VA Hospitals Have a Disappearing Drug Problem

This is your government at "work."

Opioids and other drugs have been disappearing from the Department of Veterans Affairs hospitals, stolen by employees. The VA inspector general's office filed 36 new criminal investigations, bringing the total number to a staggering 108 cases. These cases, according to CBS, involve "missing prescriptions, theft or unauthorized drug use. Most of those probes typically lead to criminal charges."  This is a stark increase from last year's number, even though the VA promised to have a "zero tolerance" policy regarding drug theft:

Doctors, nurses or pharmacy staff in the VA's network of more than 160 medical centers and 1,000 clinics are suspected of siphoning away controlled substances for their own use or street sale - sometimes to the harm of patients - or drugs simply went missing without explanation.

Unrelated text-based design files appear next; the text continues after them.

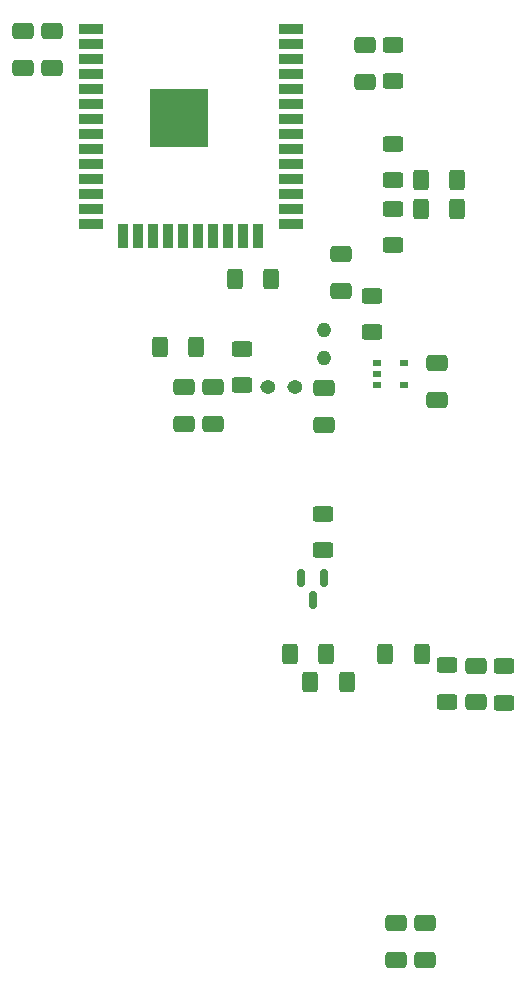
<source format=gbr>
%TF.GenerationSoftware,KiCad,Pcbnew,6.0.0-d3dd2cf0fa~116~ubuntu20.04.1*%
%TF.CreationDate,2022-02-22T07:52:51+01:00*%
%TF.ProjectId,ESP32_BAT,45535033-325f-4424-9154-2e6b69636164,rev?*%
%TF.SameCoordinates,Original*%
%TF.FileFunction,Paste,Top*%
%TF.FilePolarity,Positive*%
%FSLAX46Y46*%
G04 Gerber Fmt 4.6, Leading zero omitted, Abs format (unit mm)*
G04 Created by KiCad (PCBNEW 6.0.0-d3dd2cf0fa~116~ubuntu20.04.1) date 2022-02-22 07:52:51*
%MOMM*%
%LPD*%
G01*
G04 APERTURE LIST*
G04 Aperture macros list*
%AMRoundRect*
0 Rectangle with rounded corners*
0 $1 Rounding radius*
0 $2 $3 $4 $5 $6 $7 $8 $9 X,Y pos of 4 corners*
0 Add a 4 corners polygon primitive as box body*
4,1,4,$2,$3,$4,$5,$6,$7,$8,$9,$2,$3,0*
0 Add four circle primitives for the rounded corners*
1,1,$1+$1,$2,$3*
1,1,$1+$1,$4,$5*
1,1,$1+$1,$6,$7*
1,1,$1+$1,$8,$9*
0 Add four rect primitives between the rounded corners*
20,1,$1+$1,$2,$3,$4,$5,0*
20,1,$1+$1,$4,$5,$6,$7,0*
20,1,$1+$1,$6,$7,$8,$9,0*
20,1,$1+$1,$8,$9,$2,$3,0*%
G04 Aperture macros list end*
%ADD10RoundRect,0.250000X-0.400000X-0.625000X0.400000X-0.625000X0.400000X0.625000X-0.400000X0.625000X0*%
%ADD11R,5.000000X5.000000*%
%ADD12R,2.000000X0.900000*%
%ADD13R,0.900000X2.000000*%
%ADD14RoundRect,0.250000X-0.650000X0.412500X-0.650000X-0.412500X0.650000X-0.412500X0.650000X0.412500X0*%
%ADD15RoundRect,0.250000X0.625000X-0.400000X0.625000X0.400000X-0.625000X0.400000X-0.625000X-0.400000X0*%
%ADD16RoundRect,0.250000X0.400000X0.625000X-0.400000X0.625000X-0.400000X-0.625000X0.400000X-0.625000X0*%
%ADD17RoundRect,0.250000X0.650000X-0.412500X0.650000X0.412500X-0.650000X0.412500X-0.650000X-0.412500X0*%
%ADD18RoundRect,0.250000X-0.625000X0.400000X-0.625000X-0.400000X0.625000X-0.400000X0.625000X0.400000X0*%
%ADD19O,1.200000X1.300000*%
%ADD20O,1.300000X1.200000*%
%ADD21RoundRect,0.150000X-0.150000X0.587500X-0.150000X-0.587500X0.150000X-0.587500X0.150000X0.587500X0*%
%ADD22R,0.700000X0.510000*%
G04 APERTURE END LIST*
D10*
%TO.C,R13*%
X63400000Y-61500000D03*
X66500000Y-61500000D03*
%TD*%
D11*
%TO.C,U1*%
X58700000Y-47895000D03*
D12*
X51200000Y-40395000D03*
X51200000Y-41665000D03*
X51200000Y-42935000D03*
X51200000Y-44205000D03*
X51200000Y-45475000D03*
X51200000Y-46745000D03*
X51200000Y-48015000D03*
X51200000Y-49285000D03*
X51200000Y-50555000D03*
X51200000Y-51825000D03*
X51200000Y-53095000D03*
X51200000Y-54365000D03*
X51200000Y-55635000D03*
X51200000Y-56905000D03*
D13*
X53985000Y-57905000D03*
X55255000Y-57905000D03*
X56525000Y-57905000D03*
X57795000Y-57905000D03*
X59065000Y-57905000D03*
X60335000Y-57905000D03*
X61605000Y-57905000D03*
X62875000Y-57905000D03*
X64145000Y-57905000D03*
X65415000Y-57905000D03*
D12*
X68200000Y-56905000D03*
X68200000Y-55635000D03*
X68200000Y-54365000D03*
X68200000Y-53095000D03*
X68200000Y-51825000D03*
X68200000Y-50555000D03*
X68200000Y-49285000D03*
X68200000Y-48015000D03*
X68200000Y-46745000D03*
X68200000Y-45475000D03*
X68200000Y-44205000D03*
X68200000Y-42935000D03*
X68200000Y-41665000D03*
X68200000Y-40395000D03*
%TD*%
D14*
%TO.C,C11*%
X83800000Y-94267500D03*
X83800000Y-97392500D03*
%TD*%
D15*
%TO.C,R7*%
X76800000Y-44820000D03*
X76800000Y-41720000D03*
%TD*%
D16*
%TO.C,R10*%
X60150000Y-67300000D03*
X57050000Y-67300000D03*
%TD*%
%TO.C,R2*%
X71170000Y-93300000D03*
X68070000Y-93300000D03*
%TD*%
D10*
%TO.C,R5*%
X76170000Y-93300000D03*
X79270000Y-93300000D03*
%TD*%
D14*
%TO.C,C5*%
X59100000Y-70675000D03*
X59100000Y-73800000D03*
%TD*%
D17*
%TO.C,C4*%
X72400000Y-62562500D03*
X72400000Y-59437500D03*
%TD*%
%TO.C,C1*%
X74400000Y-44862500D03*
X74400000Y-41737500D03*
%TD*%
D14*
%TO.C,C3*%
X45500000Y-40537500D03*
X45500000Y-43662500D03*
%TD*%
D18*
%TO.C,R8*%
X75000000Y-62950000D03*
X75000000Y-66050000D03*
%TD*%
D14*
%TO.C,C8*%
X80500000Y-68675000D03*
X80500000Y-71800000D03*
%TD*%
%TO.C,C6*%
X61600000Y-70700000D03*
X61600000Y-73825000D03*
%TD*%
D19*
%TO.C,D2*%
X71000000Y-68200000D03*
X71000000Y-65900000D03*
%TD*%
D18*
%TO.C,R9*%
X64000000Y-67450000D03*
X64000000Y-70550000D03*
%TD*%
%TO.C,R6*%
X76800000Y-50100000D03*
X76800000Y-53200000D03*
%TD*%
D15*
%TO.C,R3*%
X76800000Y-58700000D03*
X76800000Y-55600000D03*
%TD*%
D20*
%TO.C,D1*%
X68500000Y-70700000D03*
X66200000Y-70700000D03*
%TD*%
D21*
%TO.C,Q1*%
X70950000Y-86862500D03*
X69050000Y-86862500D03*
X70000000Y-88737500D03*
%TD*%
D16*
%TO.C,R4*%
X82250000Y-53200000D03*
X79150000Y-53200000D03*
%TD*%
D17*
%TO.C,C9*%
X79500000Y-119162500D03*
X79500000Y-116037500D03*
%TD*%
D22*
%TO.C,U2*%
X75440000Y-68650000D03*
X75440000Y-69600000D03*
X75440000Y-70550000D03*
X77760000Y-70550000D03*
X77760000Y-68650000D03*
%TD*%
D17*
%TO.C,C10*%
X77100000Y-119162500D03*
X77100000Y-116037500D03*
%TD*%
D15*
%TO.C,R11*%
X70900000Y-84500000D03*
X70900000Y-81400000D03*
%TD*%
D14*
%TO.C,C2*%
X47900000Y-40537500D03*
X47900000Y-43662500D03*
%TD*%
D18*
%TO.C,R14*%
X81400000Y-94250000D03*
X81400000Y-97350000D03*
%TD*%
D14*
%TO.C,C7*%
X71000000Y-70737500D03*
X71000000Y-73862500D03*
%TD*%
D16*
%TO.C,R1*%
X82250000Y-55600000D03*
X79150000Y-55600000D03*
%TD*%
D15*
%TO.C,R15*%
X86200000Y-97400000D03*
X86200000Y-94300000D03*
%TD*%
D16*
%TO.C,R12*%
X72920000Y-95700000D03*
X69820000Y-95700000D03*
%TD*%
M02*

</source>
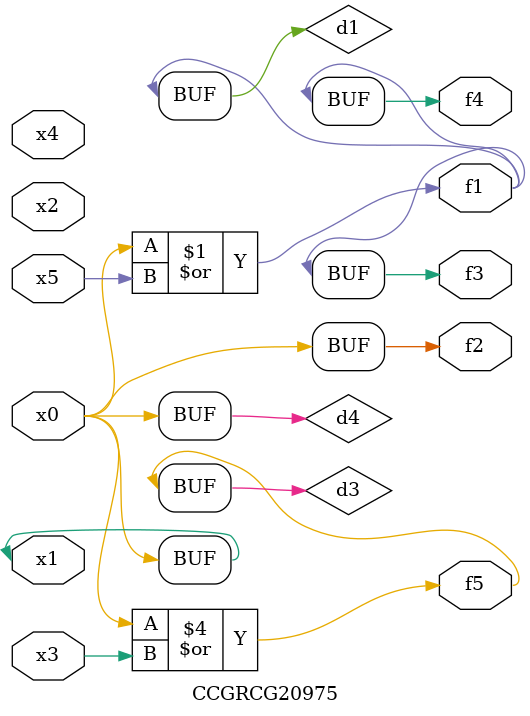
<source format=v>
module CCGRCG20975(
	input x0, x1, x2, x3, x4, x5,
	output f1, f2, f3, f4, f5
);

	wire d1, d2, d3, d4;

	or (d1, x0, x5);
	xnor (d2, x1, x4);
	or (d3, x0, x3);
	buf (d4, x0, x1);
	assign f1 = d1;
	assign f2 = d4;
	assign f3 = d1;
	assign f4 = d1;
	assign f5 = d3;
endmodule

</source>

Drug thefts are a growing problem at private hospitals as well as the government-run VA facilities as the illegal use of opioids has increased in the United States. But separate data from the Drug Enforcement Administration obtained by the AP under the Freedom of Information Act show the rate of reported missing drugs at VA health facilities was more than double that of the private sector. DEA investigators cited in part a larger quantity of drugs kept in stock at the larger VA medical centers to treat a higher volume of patients, both outpatient and inpatient, as well as for distribution of prescriptions by mail.

I can't imagine being so calloused toward the American military that you would take valuable pills away from veterans who need them just to make a buck or to get high. Congressional auditors also discovered that some VA hospitals -- at least four -- didn't even report their monthly drug stock inspections, even after having been warned. More from CBS:

"Inventories are always an issue as to who's watching or checking it," said Tom Prevoznik, a DEA deputy chief of pharmaceutical investigations. "That would always be part of any investigation we do, asking 'What are the employees doing, and who's watching them?'"

The Senate is expected to vote June 6 on VA accountability legislation that would give the agency "the tools necessary to remove employees who are failing to perform at the high-quality level." A lead sponsor of the bipartisan bill, Sen. Marco Rubio, R-Fla., pointed to the AP's findings as "troubling."

"The theft and misuse of prescription drugs, including opioids, by some VA employees is a good example of why we need greater accountability at the VA," he said.

This is inexcusable. The tightening restrictions and the "zero tolerance" policy have done nothing to stop the theft. How about more government accountability, period?